WHAT YOU SHOULD DO = For the entries presented below, indicate the number of lines that include the word "Fixed", adding nothing else.

INPUT MATERIAL Block Start

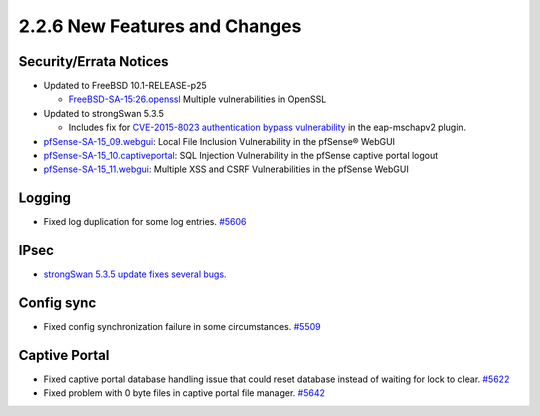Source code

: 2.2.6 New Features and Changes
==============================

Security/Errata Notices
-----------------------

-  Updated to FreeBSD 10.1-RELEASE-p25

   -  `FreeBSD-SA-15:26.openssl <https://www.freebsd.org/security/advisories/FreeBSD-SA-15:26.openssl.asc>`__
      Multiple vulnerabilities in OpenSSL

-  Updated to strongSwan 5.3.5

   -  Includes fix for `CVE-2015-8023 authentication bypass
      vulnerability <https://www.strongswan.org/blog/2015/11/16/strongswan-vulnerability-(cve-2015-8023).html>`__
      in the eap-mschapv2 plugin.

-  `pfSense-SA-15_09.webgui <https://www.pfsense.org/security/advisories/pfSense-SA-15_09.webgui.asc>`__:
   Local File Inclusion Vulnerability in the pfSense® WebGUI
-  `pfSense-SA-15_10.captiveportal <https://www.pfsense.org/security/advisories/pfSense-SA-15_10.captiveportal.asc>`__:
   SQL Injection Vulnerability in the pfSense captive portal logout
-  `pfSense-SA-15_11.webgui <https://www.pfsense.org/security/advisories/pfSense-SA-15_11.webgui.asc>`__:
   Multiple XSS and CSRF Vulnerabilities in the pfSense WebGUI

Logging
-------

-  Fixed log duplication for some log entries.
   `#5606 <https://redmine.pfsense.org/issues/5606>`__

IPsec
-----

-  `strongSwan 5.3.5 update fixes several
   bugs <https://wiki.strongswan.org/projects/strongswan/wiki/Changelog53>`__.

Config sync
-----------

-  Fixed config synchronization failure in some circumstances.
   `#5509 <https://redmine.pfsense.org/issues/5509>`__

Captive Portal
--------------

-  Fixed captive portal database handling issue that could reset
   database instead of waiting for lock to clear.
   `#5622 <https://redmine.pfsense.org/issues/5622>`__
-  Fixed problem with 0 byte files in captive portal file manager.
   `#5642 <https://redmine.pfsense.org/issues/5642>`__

INPUT MATERIAL Block End

OUTPUT OF THE TASK = 4